Those of us privileged enough to have a computer and an internet connection, not to mention regular meals and access to education, already live in stunning luxury compared to the rest of the world. I try to remember this and be thankful, but in truth, gratitude is not enough.
It’s funny; I don’t think of myself as a selfish person. Sure, my thoughts revolve around my own joys and fears, my family and friends, my own health, my own wealth, and the plans for my wedding. But I do empathize with others and care about their troubles. I’m aware that I could devote my life to helping people in need and that maybe it would make a difference. That I could sell my belongings and actually save people’s lives with the proceeds. Yes, I do donate, and I intend to donate more when I have more to give. But still sometimes I wonder if I’m as human as I’d like to be.
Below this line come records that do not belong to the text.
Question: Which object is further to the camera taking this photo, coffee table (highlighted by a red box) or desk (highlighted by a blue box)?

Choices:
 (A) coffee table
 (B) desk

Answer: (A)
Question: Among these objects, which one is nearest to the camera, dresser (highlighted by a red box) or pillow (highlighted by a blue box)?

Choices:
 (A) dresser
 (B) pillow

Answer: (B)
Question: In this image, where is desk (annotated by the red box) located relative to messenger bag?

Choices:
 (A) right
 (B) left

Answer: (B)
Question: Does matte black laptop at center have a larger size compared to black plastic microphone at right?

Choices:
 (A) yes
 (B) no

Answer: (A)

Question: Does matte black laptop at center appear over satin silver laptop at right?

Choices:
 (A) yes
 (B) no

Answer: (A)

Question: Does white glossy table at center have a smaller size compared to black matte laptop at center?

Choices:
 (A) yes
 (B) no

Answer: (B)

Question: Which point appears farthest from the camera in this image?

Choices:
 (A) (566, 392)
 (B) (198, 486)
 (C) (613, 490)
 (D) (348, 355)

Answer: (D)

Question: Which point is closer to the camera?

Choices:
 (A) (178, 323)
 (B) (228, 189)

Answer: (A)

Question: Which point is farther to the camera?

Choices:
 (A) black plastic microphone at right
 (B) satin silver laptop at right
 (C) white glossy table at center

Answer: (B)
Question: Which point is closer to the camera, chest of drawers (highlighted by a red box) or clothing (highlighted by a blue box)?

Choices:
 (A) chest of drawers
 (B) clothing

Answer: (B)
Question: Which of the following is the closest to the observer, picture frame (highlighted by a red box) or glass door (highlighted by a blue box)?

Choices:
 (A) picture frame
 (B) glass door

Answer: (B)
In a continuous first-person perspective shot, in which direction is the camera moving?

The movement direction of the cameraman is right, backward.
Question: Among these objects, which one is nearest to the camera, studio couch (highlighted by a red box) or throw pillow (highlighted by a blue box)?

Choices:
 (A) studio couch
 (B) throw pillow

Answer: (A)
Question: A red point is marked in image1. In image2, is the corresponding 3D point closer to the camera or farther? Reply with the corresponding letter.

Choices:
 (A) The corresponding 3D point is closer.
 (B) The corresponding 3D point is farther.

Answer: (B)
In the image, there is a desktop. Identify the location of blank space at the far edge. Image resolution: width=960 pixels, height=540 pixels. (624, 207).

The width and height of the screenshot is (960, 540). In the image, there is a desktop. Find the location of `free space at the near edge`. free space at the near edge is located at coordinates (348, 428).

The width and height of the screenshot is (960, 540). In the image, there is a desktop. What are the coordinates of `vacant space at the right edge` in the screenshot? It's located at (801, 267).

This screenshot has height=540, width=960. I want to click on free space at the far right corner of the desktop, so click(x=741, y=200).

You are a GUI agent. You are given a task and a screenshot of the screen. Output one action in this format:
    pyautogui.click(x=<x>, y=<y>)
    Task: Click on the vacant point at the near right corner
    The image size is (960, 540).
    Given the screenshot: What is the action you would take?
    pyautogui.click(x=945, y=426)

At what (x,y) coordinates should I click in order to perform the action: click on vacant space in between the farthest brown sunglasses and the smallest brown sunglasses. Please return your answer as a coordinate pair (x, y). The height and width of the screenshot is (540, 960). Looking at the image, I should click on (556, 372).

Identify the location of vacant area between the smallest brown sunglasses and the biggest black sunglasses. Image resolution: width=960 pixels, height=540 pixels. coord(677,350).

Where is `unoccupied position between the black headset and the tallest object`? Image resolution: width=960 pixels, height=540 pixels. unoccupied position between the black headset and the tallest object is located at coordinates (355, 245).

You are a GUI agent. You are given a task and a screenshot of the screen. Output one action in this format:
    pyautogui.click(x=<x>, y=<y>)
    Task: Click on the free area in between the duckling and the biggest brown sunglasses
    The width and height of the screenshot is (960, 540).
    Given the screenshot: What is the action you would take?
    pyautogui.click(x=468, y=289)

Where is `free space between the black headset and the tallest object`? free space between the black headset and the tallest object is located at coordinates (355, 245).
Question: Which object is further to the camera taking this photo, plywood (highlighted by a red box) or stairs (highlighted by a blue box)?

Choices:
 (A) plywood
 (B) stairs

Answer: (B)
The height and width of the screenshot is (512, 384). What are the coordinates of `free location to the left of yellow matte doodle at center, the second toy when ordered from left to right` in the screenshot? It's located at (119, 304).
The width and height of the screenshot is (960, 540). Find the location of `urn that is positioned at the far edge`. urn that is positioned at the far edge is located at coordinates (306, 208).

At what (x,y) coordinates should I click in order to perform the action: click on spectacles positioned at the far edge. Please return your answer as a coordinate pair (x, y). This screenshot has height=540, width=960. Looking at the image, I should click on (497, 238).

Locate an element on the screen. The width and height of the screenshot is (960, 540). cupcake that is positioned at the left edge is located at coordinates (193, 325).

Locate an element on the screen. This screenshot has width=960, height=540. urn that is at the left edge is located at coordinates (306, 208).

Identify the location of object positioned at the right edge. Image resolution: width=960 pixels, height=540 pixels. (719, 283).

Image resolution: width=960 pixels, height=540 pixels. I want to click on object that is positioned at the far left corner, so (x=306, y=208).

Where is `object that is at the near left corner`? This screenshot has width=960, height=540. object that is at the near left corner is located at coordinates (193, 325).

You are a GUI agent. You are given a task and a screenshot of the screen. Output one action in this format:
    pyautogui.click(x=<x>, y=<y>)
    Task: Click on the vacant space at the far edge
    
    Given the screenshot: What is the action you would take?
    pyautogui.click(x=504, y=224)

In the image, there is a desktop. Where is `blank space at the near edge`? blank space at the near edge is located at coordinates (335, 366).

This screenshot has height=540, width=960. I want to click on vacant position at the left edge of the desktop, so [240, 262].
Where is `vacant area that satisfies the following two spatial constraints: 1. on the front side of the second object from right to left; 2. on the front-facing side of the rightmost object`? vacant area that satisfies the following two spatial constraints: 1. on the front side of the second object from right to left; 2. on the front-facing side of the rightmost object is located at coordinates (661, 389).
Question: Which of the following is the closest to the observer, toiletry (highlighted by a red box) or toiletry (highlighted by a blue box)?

I wonder how I, how any of us, can have the power to save lives and choose instead to watch tv.
Luckily, some of the young people I know have more dedication and courage than I do and have started philanthropic organizations. Here are two:
Elizabeth Barreras founded and manages the organization Blue Kitabu, along with Alexander Rivest. Blue Kitabu raises funds and organizes projects to provide and improve education in several African nations. Their projects include building schools, training teachers, and distributing seeds to grow lunches for students.
Nina Dudnik founded Seeding Labs while she was in graduate school. The organization collects used laboratory equipment from labs in the U.S. and send them to poorer nations so that scientists elsewhere can do research. I’ve seen personally how much used, replaced equipment lies around in labs, and how most of it winds up in the trash.
So thanks, guys. I hope some of your humanity rubs off on the rest of us.